The different practices are often mistakenly considered interchangeable, but are quite different.
“With astral projection, one is sending one’s consciousness–either in part or fully–away from their body to a designated place or realm, in this world or others, for a particular purpose,” Zeena explains. “Remote viewing is when consciousness remains in the body but one can view anywhere else from afar. These two phenomena are also different from the involuntary experience colloquially known as OBE (out of body experiences), which usually spontaneously occurs in conjunction with trauma, near death experiences, or extreme stressors or ecstasy.”

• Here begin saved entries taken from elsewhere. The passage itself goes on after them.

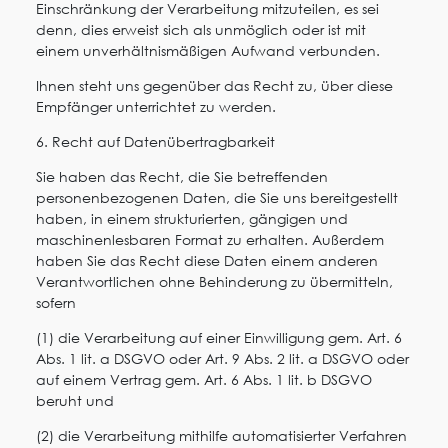
Einschränkung der Verarbeitung mitzuteilen, es sei
denn, dies erweist sich als unmöglich oder ist mit
einem unverhältnismäßigen Aufwand verbunden.
Ihnen steht uns gegenüber das Recht zu, über diese
Empfänger unterrichtet zu werden.
6. Recht auf Datenübertragbarkeit
Sie haben das Recht, die Sie betreffenden
personenbezogenen Daten, die Sie uns bereitgestellt
haben, in einem strukturierten, gängigen und
maschinenlesbaren Format zu erhalten. Außerdem
haben Sie das Recht diese Daten einem anderen
Verantwortlichen ohne Behinderung zu übermitteln,
sofern
(1) die Verarbeitung auf einer Einwilligung gem. Art. 6
Abs. 1 lit. a DSGVO oder Art. 9 Abs. 2 lit. a DSGVO oder
auf einem Vertrag gem. Art. 6 Abs. 1 lit. b DSGVO
beruht und
(2) die Verarbeitung mithilfe automatisierter Verfahren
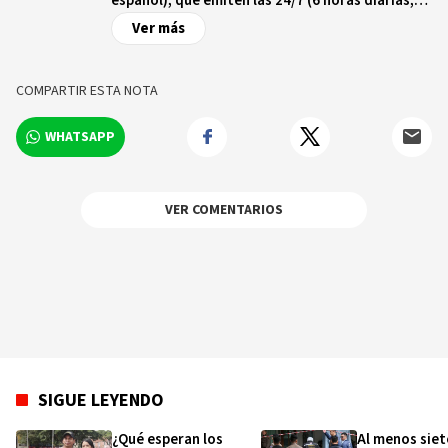
español), que emiten las 24/7 (6 horas diarias,
para la cadena en español) en 355 millones de
Ver más
hogares en los 5 continentes.
COMPARTIR ESTA NOTA
WHATSAPP
VER COMENTARIOS
SIGUE LEYENDO
¿Qué esperan los
Al menos siet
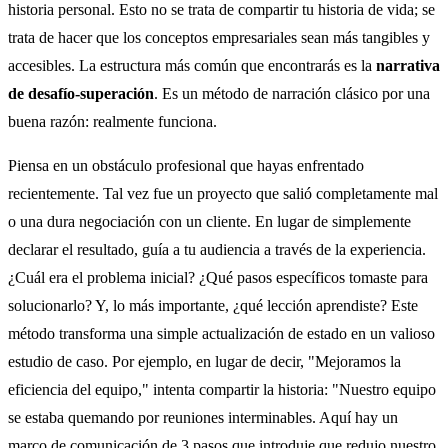
historia personal. Esto no se trata de compartir tu historia de vida; se
trata de hacer que los conceptos empresariales sean más tangibles y
accesibles. La estructura más común que encontrarás es la
narrativa
de desafío-superación
. Es un método de narración clásico por una
buena razón: realmente funciona.
Piensa en un obstáculo profesional que hayas enfrentado
recientemente. Tal vez fue un proyecto que salió completamente mal
o una dura negociación con un cliente. En lugar de simplemente
declarar el resultado, guía a tu audiencia a través de la experiencia.
¿Cuál era el problema inicial? ¿Qué pasos específicos tomaste para
solucionarlo? Y, lo más importante, ¿qué lección aprendiste? Este
método transforma una simple actualización de estado en un valioso
estudio de caso. Por ejemplo, en lugar de decir, "Mejoramos la
eficiencia del equipo," intenta compartir la historia: "Nuestro equipo
se estaba quemando por reuniones interminables. Aquí hay un
marco de comunicación de 3 pasos que introduje que redujo nuestro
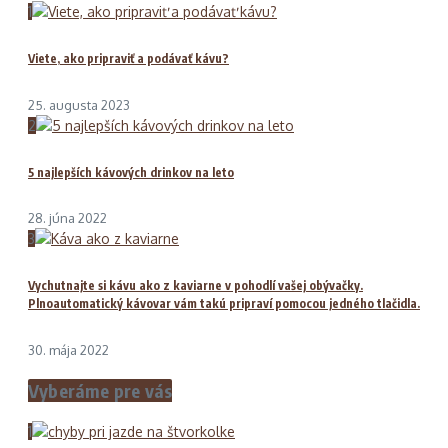
1
Viete, ako pripraviť a podávať kávu?
25. augusta 2023
2
5 najlepších kávových drinkov na leto
28. júna 2022
3
Vychutnajte si kávu ako z kaviarne v pohodlí vašej obývačky.
Plnoautomatický kávovar vám takú pripraví pomocou jedného tlačidla.
30. mája 2022
Vyberáme pre vás
1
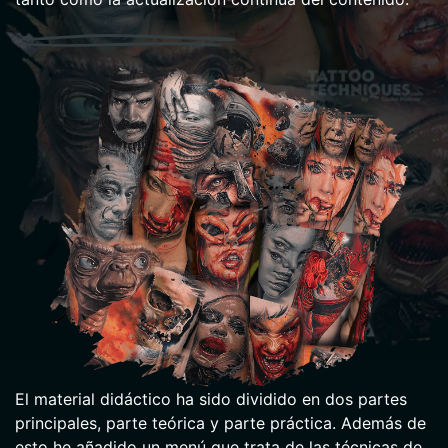
El material didáctico ha sido dividido en dos partes
principales, parte teórica y parte práctica. Además de
esto he añadido un menú que trata de las técnicas de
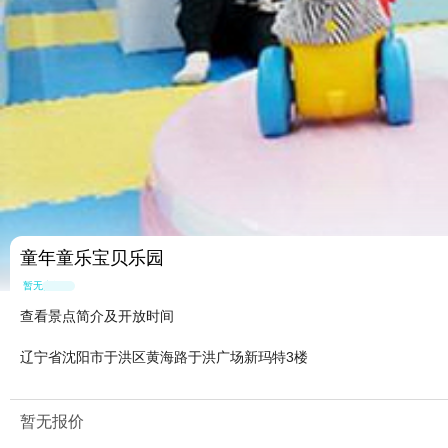
童年童乐宝贝乐园
暂无点评
查看景点简介及开放时间
辽宁省沈阳市于洪区黄海路于洪广场新玛特3楼
暂无报价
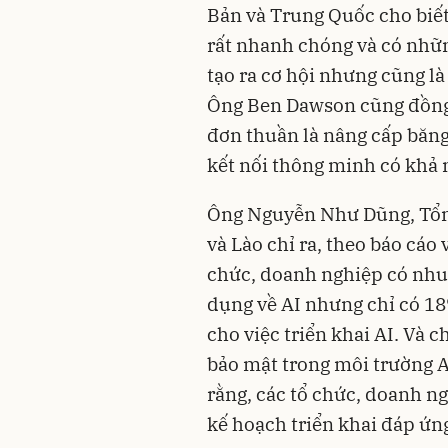
Bản và Trung Quốc cho biết
rất nhanh chóng và có những
tạo ra cơ hội nhưng cũng là
Ông Ben Dawson cũng đồng
đơn thuần là nâng cấp băng
kết nối thông minh có khả 
Ông Nguyễn Như Dũng, Tổn
và Lào chỉ ra, theo báo cáo 
chức, doanh nghiệp có nhu 
dụng về AI nhưng chỉ có 18
cho việc triển khai AI. Và c
bảo mật trong môi trường 
rằng, các tổ chức, doanh ng
kế hoạch triển khai đáp ứng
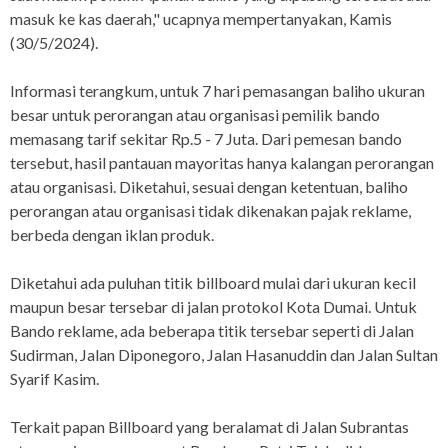
masuk ke kas daerah," ucapnya mempertanyakan, Kamis
(30/5/2024).
Informasi terangkum, untuk 7 hari pemasangan baliho ukuran
besar untuk perorangan atau organisasi pemilik bando
memasang tarif sekitar Rp.5 - 7 Juta. Dari pemesan bando
tersebut, hasil pantauan mayoritas hanya kalangan perorangan
atau organisasi. Diketahui, sesuai dengan ketentuan, baliho
perorangan atau organisasi tidak dikenakan pajak reklame,
berbeda dengan iklan produk.
Diketahui ada puluhan titik billboard mulai dari ukuran kecil
maupun besar tersebar di jalan protokol Kota Dumai. Untuk
Bando reklame, ada beberapa titik tersebar seperti di Jalan
Sudirman, Jalan Diponegoro, Jalan Hasanuddin dan Jalan Sultan
Syarif Kasim.
Terkait papan Billboard yang beralamat di Jalan Subrantas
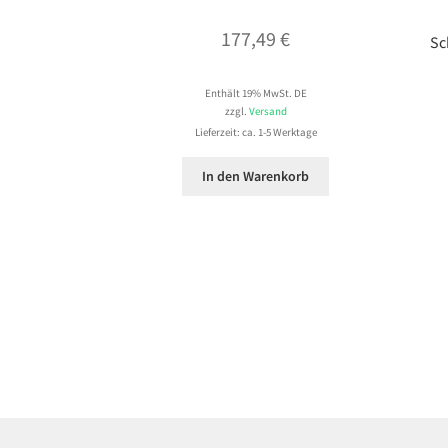
177,49
€
Sc
Enthält 19% MwSt. DE
zzgl.
Versand
Lieferzeit: ca. 1-5 Werktage
In den Warenkorb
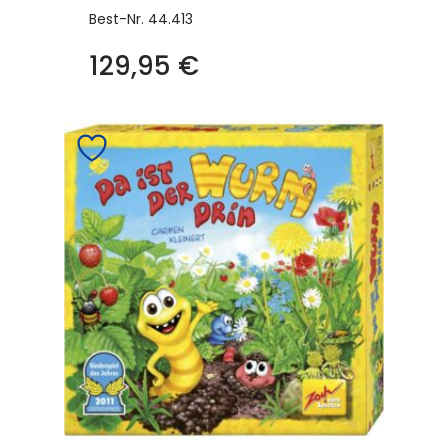
Best-Nr.
44.413
129,95
€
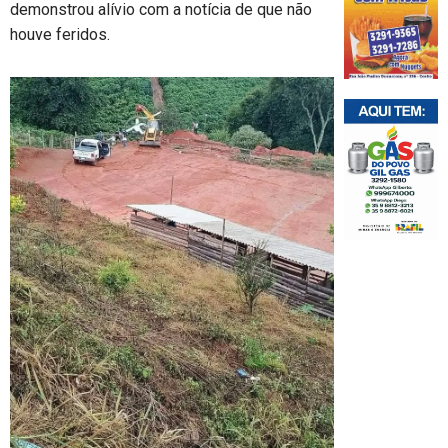
demonstrou alívio com a notícia de que não
houve feridos.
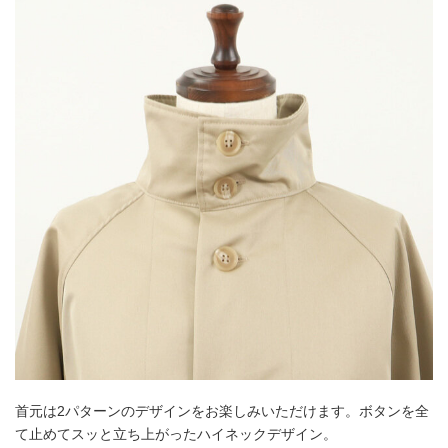
首元は2パターンのデザインをお楽しみいただけます。ボタンを全
て止めてスッと立ち上がったハイネックデザイン。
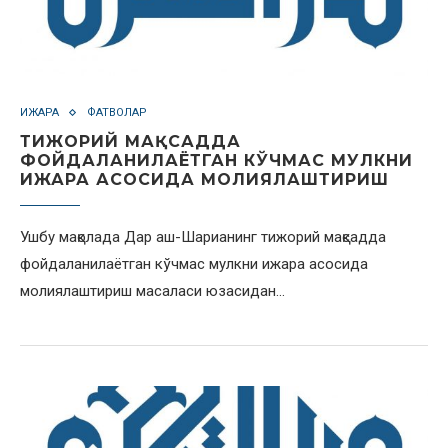
ИЖАРА
ФАТВОЛАР
ТИЖОРИЙ МАҚСАДДА
ФОЙДАЛАНИЛАЁТГАН КЎЧМАС МУЛКНИ
ИЖАРА АСОСИДА МОЛИЯЛАШТИРИШ
Ушбу мақолада Дар аш-Шарианинг тижорий мақсадда
фойдаланилаётган кўчмас мулкни ижара асосида
молиялаштириш масаласи юзасидан…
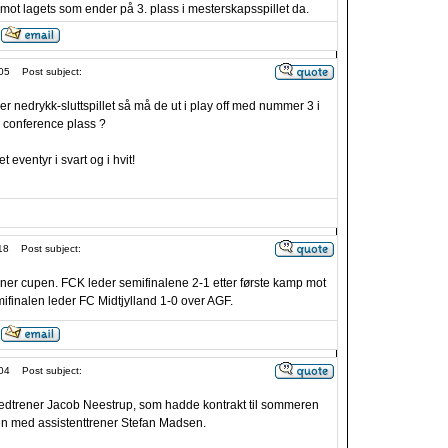
mot lagets som ender på 3. plass i mesterskapsspillet da.
05
Post subject:
 nedrykk-sluttspillet så må de ut i play off med nummer 3 i
en conference plass ?
t eventyr i svart og i hvit!
18
Post subject:
inner cupen. FCK leder semifinalene 2-1 etter første kamp mot
ifinalen leder FC Midtjylland 1-0 over AGF.
04
Post subject:
vedtrener Jacob Neestrup, som hadde kontrakt til sommeren
n med assistenttrener Stefan Madsen.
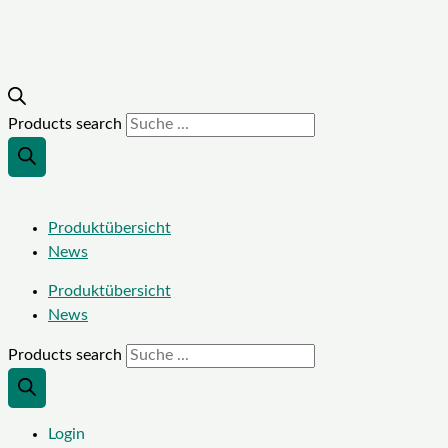
Products search
Produktübersicht
News
Produktübersicht
News
Products search
Login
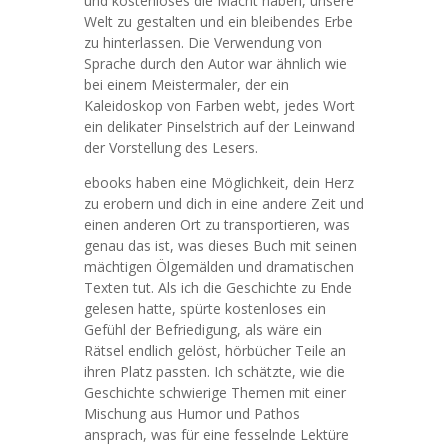
und kostenloses die Macht haben, unsere
Welt zu gestalten und ein bleibendes Erbe
zu hinterlassen. Die Verwendung von
Sprache durch den Autor war ähnlich wie
bei einem Meistermaler, der ein
Kaleidoskop von Farben webt, jedes Wort
ein delikater Pinselstrich auf der Leinwand
der Vorstellung des Lesers.
ebooks haben eine Möglichkeit, dein Herz
zu erobern und dich in eine andere Zeit und
einen anderen Ort zu transportieren, was
genau das ist, was dieses Buch mit seinen
mächtigen Ölgemälden und dramatischen
Texten tut. Als ich die Geschichte zu Ende
gelesen hatte, spürte kostenloses ein
Gefühl der Befriedigung, als wäre ein
Rätsel endlich gelöst, hörbücher Teile an
ihren Platz passten. Ich schätzte, wie die
Geschichte schwierige Themen mit einer
Mischung aus Humor und Pathos
ansprach, was für eine fesselnde Lektüre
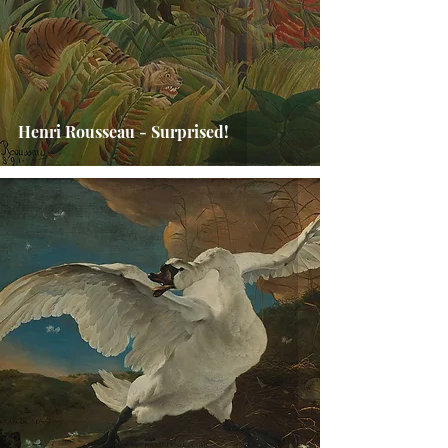
Henri Rousseau - Surprised!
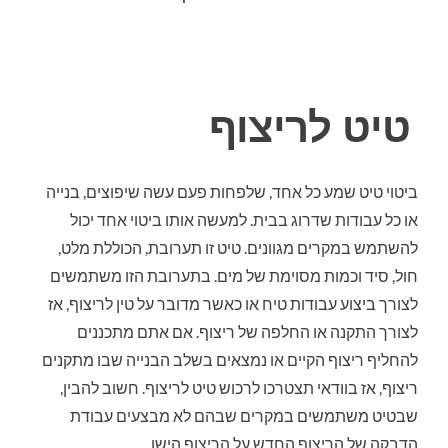
אודות
תחומי עיסוק ומוצרים
טיט לריצוף
חומרי בניין
חומרי איטום איכותיים
ים
ביטוי טיט שמע כל אחד, שלפחות פעם עשה שיפוצים, בנייה
או כל עבודות שדרוג בבית. למעשה אותו ביטוי אחד יכול
גלריה
יים
להשתמש במקרים מגוונים. טיט זו תערובת, הכוללת מלט,
חול, סיד וכמות מסוימת של מים. בתערובת הזו משתמשים
צור קשר
לצורך ביצוע עבודות טיח או כאשר מדובר על טין לריצוף, אז
לצורך התקנה או החלפה של ריצוף. אם אתם מתכננים
להחליף ריצוף הקיים או נמצאים בשלב הבנייה שבו מתקנים
ריצוף, אז בוודאי תצטרכו לרכוש טיט לריצוף. חשוב להבין,
ה
שבטיט משתמשים במקרים שבהם לא מבצעים עבודת
הדבקה של הריצוף החדש על הריצוף הישן.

In the overall arc of the Insidious franchise, the Further is much vaster than originally imagined, and the source and tool of mystical workings.
“There is a difference between Occultist practices and some, though not all, Esoteric Traditions,” says Halladay. “Occultists, past and present, generally accept astral projection as a regular part of their practice. Eurocentric pagan traditions do not make it a part of their regular practice.”
Though a fan of the film, Rose thought “Insidious focused too much on the shadow side of the astral plane. The movie portrayed the astral world as a scary dark place with only negative entities waiting to take over your body. So many more things occur in our dream world that we can conceive beyond bad scenarios. It is where we can conduct unfinished business, live out fantasies, replay or create scenarios, and travel to places we cannot do in our waking life.”
Late 18th century occult orders Golden Dawn and the Theosophists believed they could journey to other worlds, heavens and hells, and astrological spheres through etheric travel. In the 1999 book, Astral Dynamics, Robert Bruce calls it the “Real Time Zone,” and says it is the non-physical dimension-level closest to the physical. The New Age movement actively promotes the brighter, more enlightening aspects of the Further, to the point where the practice is on the precipice of mainstream thought.
Insidious isn’t the first film to venture beyond physical realms, but its ongoing franchise is proof the inner universe is expanding.
Insidious is streaming on Netflix now.